AlternativeEquity Required
Home equity loan or HELOC15% – 20%
Cash-out refinance20% – 30%
Sell your propertyAny equity level
Share your home’s equity20% – 30%
Sell and lease back your homeAny equity level

Home equity loan or HELOC

If you have at least 15% to 20% equity in your home, a home equity loan or HELOC can be a flexible way to access cash. A home equity loan provides a lump sum with fixed payments, while a HELOC functions more like a credit line, allowing you to borrow as needed. This is best for homeowners who want to leverage their equity without altering their primary mortgage terms.

Cash-out refinance

A cash-out refinance replaces your existing mortgage with a new one that has a higher balance, allowing you to withdraw some of your equity as cash. Most lenders require at least 20% to 30% home equity to qualify. This option is best for borrowers who can secure a lower interest rate and want to consolidate debt or cover major expenses.

Sell your property

Selling your home allows you to cash out your existing equity, regardless of how much you have. If you have little home equity, you may not make much from the sale, but if your loan balance is low, you could walk away with substantial funds. This is best for homeowners who are looking to downsize or relocate to a more affordable home.

Share your home’s equity or appreciation

Home equity agreements allow you to trade a portion of your future home appreciation for an upfront cash payment.

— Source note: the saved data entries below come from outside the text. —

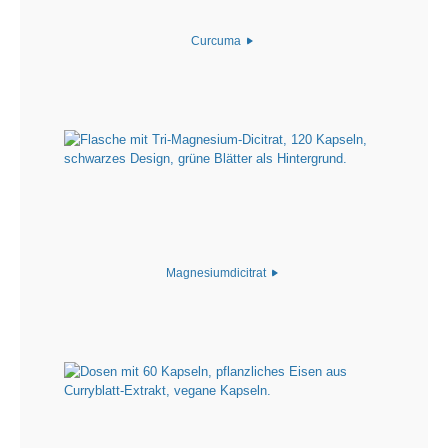
Curcuma
Magnesiumdicitrat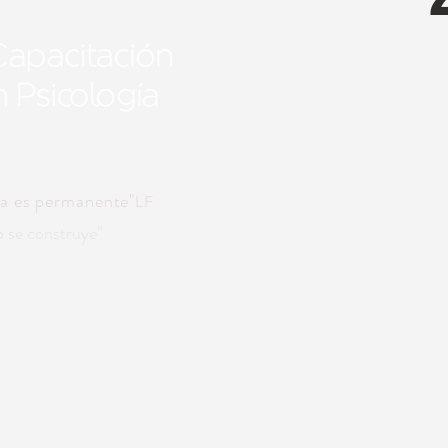
da es permanente"
LF
 se construye
"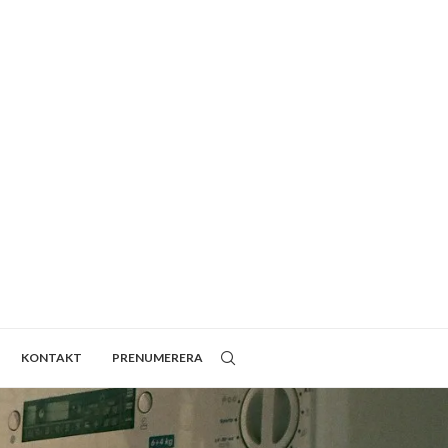
KONTAKT
PRENUMERERA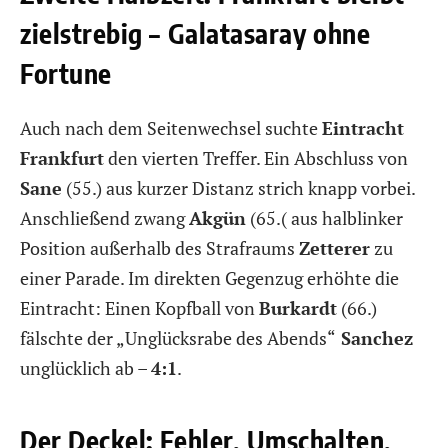
zielstrebig – Galatasaray ohne
Fortune
Auch nach dem Seitenwechsel suchte
Eintracht
Frankfurt
den vierten Treffer. Ein Abschluss von
Sane
(55.) aus kurzer Distanz strich knapp vorbei.
Anschließend zwang
Akgün
(65.( aus halblinker
Position außerhalb des Strafraums
Zetterer
zu
einer Parade. Im direkten Gegenzug erhöhte die
Eintracht: Einen Kopfball von
Burkardt
(66.)
fälschte der „Unglücksrabe des Abends“
Sanchez
unglücklich ab –
4:1
.
Der Deckel: Fehler, Umschalten,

Typically, you need at least 20% to 30% equity to qualify. This option is ideal for homeowners who need liquidity but prefer not to take on new debt.

Sell and lease back your home

If you need cash but don’t want to move, a home sale-leaseback program allows you to sell your home and rent it back from the buyer. Some agreements may include a buyback option if you decide to repurchase the home later. This can work for homeowners who want to remain in their home while unlocking equity.

FAQ

How do I calculate my equity for a reverse mortgage?

To calculate your home equity, subtract your remaining mortgage balance from your home’s current market value. For example, if your home is worth $400,000 and you owe $150,000 on your mortgage, your equity is $250,000. Most reverse mortgage lenders require at least 50% equity, though requirements can vary.

How can I build equity if I don’t have enough for a reverse mortgage?

If you don’t yet have enough equity for a reverse mortgage, you can:

  • Make a lump-sum payment toward your mortgage balance if possible.
  • Pay down your existing mortgage faster to increase your ownership stake.
  • Make home improvements that raise your property’s value.
  • Wait for market appreciation if your local real estate values are rising.

How does a drop in home value affect my home equity after getting a reverse mortgage?

If your home value decreases after taking out a reverse mortgage, your available home equity will shrink. However, because reverse mortgages are non-recourse loans, neither you nor your heirs will owe more than the home’s market value at the time of repayment, even if the loan balance exceeds it.